--- VOTRE CONSIGNE ---
Pouvez-vous restituer mot pour mot le passage de l'extrait sur le rassemblement contre la guerre en Syrie qui commence aux mots « No war on Syria, pas » et se termine après « les chemins diplomatiques. » ?

--- EXTRAIT DU DOCUMENT ---
•••
No war on Syria, pas de guerre en Syrie, telle était la revendication du rassemblement qui a eu lieu le 11 septembre à 14h au pied de la Grande Poste. Une quinzaine de personnes se sont réunies, et ont déployé quelques affiches contre la guerre en Syrie. Une guerre pour l’instant en suspend, et qui emprunte les chemins diplomatiques. 

Parmi les signataires de l’appel, Chawki Amari, journaliste et chroniqueur à El Watan, Mustapha Benfodil, écrivain et journaliste et Fares Kader Affak, artiste. Tous les trois membres du groupe Bezzzef, un mouvement de contestation algérois. Ils encouragent toutes les forces à « empêcher cette guerre et assurent au peuple syrien et à toutes les organisations démocratiques et progressistes leur solidarité et soutien dans les épreuves qu’ils endurent ».
•••
--- DONNÉES ENREGISTRÉES ---
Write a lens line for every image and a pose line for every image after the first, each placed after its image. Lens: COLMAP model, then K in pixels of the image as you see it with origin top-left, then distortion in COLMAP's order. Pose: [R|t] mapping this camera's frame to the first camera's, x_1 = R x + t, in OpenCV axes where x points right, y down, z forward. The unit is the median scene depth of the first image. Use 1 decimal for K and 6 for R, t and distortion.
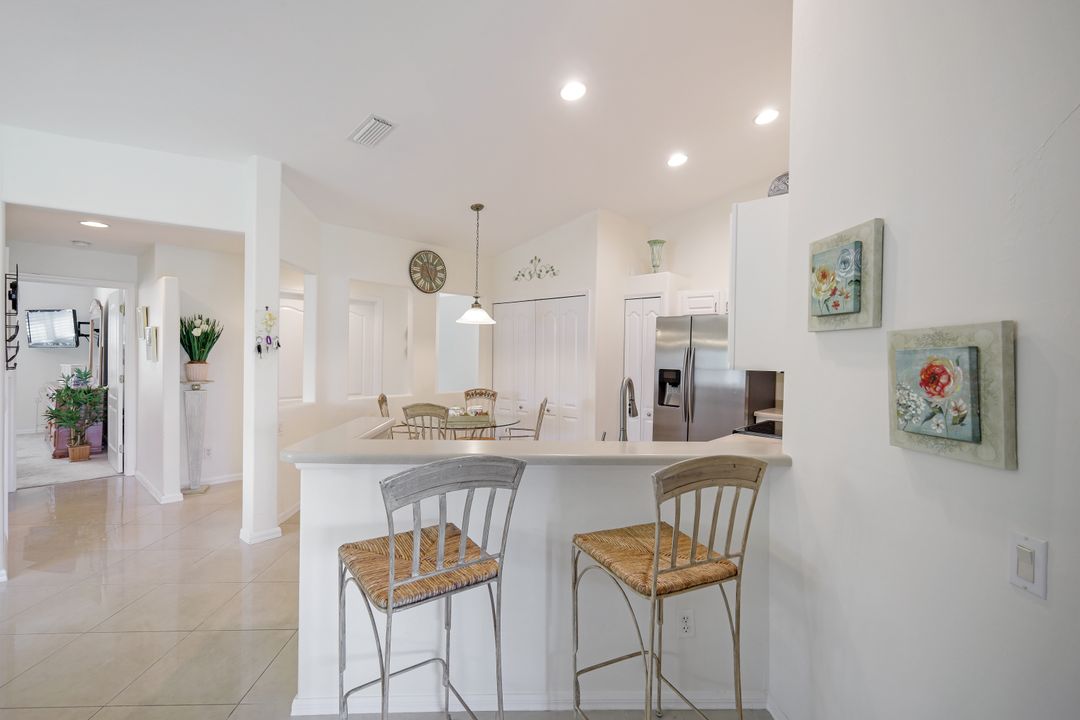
•••
--- SOLUTION RÉDIGÉE ---
No war on Syria, pas de guerre en Syrie, telle était la revendication du rassemblement qui a eu lieu le 11 septembre à 14h au pied de la Grande Poste. Une quinzaine de personnes se sont réunies, et ont déployé quelques affiches contre la guerre en Syrie. Une guerre pour l’instant en suspend, et qui emprunte les chemins diplomatiques.